• [Source records]

[Start of Attachment]

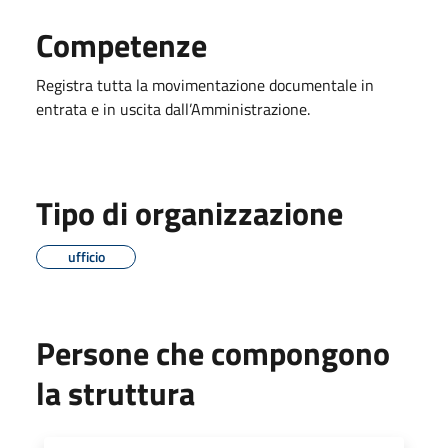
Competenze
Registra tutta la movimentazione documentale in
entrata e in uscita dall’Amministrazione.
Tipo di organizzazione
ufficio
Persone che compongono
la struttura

[End of Attachment]
[Start of Attachment]

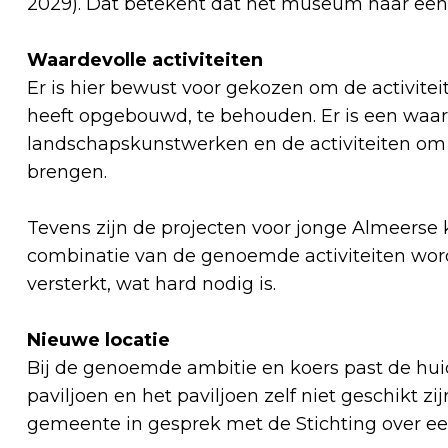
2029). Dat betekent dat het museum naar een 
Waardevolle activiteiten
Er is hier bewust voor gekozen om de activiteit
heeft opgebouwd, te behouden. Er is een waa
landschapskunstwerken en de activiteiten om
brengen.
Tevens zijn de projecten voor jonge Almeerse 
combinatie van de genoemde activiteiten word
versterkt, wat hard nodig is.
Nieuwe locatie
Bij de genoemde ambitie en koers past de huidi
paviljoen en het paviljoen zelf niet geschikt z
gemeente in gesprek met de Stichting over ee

[End of Attachment]

• [Instructions to follow]
Out of the data above, give again only the lines starting at the one holding "Tevens zijn de projecten voor jonge Almeerse" and ending at the one holding "gemeente in gesprek met de Stichting over ee", unchanged.

• [Result of the task]
Tevens zijn de projecten voor jonge Almeerse 
combinatie van de genoemde activiteiten word
versterkt, wat hard nodig is.
Nieuwe locatie
Bij de genoemde ambitie en koers past de huidi
paviljoen en het paviljoen zelf niet geschikt z
gemeente in gesprek met de Stichting over ee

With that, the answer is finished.